A relatora do recurso, ministra Nancy Andrighi, explicou que o vínculo existente no contrato de plano de saúde coletivo é entre uma operadora e uma pessoa jurídica contratante, que é intermediária. Há, obviamente, um terceiro beneficiário do plano. Porém, o beneficiário pode buscar individualmente a tutela jurisdicional que lhe seja favorável, como no caso de restabelecer seu vínculo contratual com a operadora, que, em tese, teria sido rompido ilegalmente.

Nancy disse que “verifica-se um litisconsórcio ativo facultativo, pois tanto a população de beneficiários finais quanto a pessoa jurídica intermediária do plano de saúde estão autorizados a formular pretensão de restabelecimento do vínculo contratual”.
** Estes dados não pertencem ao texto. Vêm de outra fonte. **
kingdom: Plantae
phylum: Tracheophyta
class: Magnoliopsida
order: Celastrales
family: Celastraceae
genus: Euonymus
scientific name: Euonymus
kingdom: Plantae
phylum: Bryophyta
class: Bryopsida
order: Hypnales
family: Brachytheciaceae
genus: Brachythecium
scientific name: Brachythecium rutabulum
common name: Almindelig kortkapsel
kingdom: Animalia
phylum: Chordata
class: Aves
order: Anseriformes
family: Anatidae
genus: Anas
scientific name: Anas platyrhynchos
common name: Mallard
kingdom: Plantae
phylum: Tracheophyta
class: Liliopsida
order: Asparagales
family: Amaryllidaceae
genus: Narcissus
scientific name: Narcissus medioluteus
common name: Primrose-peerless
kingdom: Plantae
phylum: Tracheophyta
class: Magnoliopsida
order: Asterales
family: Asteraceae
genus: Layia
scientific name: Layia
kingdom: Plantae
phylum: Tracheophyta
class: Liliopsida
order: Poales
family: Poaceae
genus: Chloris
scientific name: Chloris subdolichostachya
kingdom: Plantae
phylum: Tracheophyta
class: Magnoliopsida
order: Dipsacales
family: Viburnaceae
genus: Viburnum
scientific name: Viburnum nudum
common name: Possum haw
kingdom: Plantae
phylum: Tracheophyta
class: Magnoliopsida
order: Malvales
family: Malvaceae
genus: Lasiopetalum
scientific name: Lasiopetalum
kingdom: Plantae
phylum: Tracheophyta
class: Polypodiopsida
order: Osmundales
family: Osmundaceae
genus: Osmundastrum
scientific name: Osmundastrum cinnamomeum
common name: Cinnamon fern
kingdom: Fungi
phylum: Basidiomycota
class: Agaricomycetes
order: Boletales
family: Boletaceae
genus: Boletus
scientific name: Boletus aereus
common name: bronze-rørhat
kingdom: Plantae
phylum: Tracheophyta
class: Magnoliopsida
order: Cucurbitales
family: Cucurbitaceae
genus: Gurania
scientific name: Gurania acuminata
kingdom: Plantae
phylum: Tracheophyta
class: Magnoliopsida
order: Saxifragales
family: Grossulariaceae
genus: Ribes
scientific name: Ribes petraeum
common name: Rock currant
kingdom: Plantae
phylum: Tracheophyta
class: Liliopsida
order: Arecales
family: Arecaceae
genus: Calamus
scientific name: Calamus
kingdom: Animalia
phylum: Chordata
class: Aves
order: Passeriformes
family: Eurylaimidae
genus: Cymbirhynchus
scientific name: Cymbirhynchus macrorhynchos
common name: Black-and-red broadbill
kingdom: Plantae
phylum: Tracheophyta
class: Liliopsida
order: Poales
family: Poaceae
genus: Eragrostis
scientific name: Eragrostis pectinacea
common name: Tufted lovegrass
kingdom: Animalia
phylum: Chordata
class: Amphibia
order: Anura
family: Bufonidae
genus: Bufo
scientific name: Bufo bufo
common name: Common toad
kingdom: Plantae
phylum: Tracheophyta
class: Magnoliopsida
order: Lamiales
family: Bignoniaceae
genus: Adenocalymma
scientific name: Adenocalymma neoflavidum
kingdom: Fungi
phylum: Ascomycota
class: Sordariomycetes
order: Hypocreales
Por isso, entendeu ser inadequada a determinação judicial para a empresa integrar a relação jurídica processual, já que o caso não é de litisconsórcio necessário, que decorre de disposição legal ou da dependência da eficácia da sentença da citação de todos (artigo 114 do CPC).

E finalizou: “sequer é possível visualizar conflito de interesses entre os beneficiários do plano de saúde coletivo e a pessoa jurídica da qual fazem parte, pois o sujeito responsável pelo litígio na relação de direito material é, ao menos em tese, a operadora que rescindiu unilateralmente o contrato. Não há, portanto, lide entre a estipulante e os usuários finais quanto à rescisão do plano de saúde coletivo”. (Com informações do Superior Tribunal de Justiça.)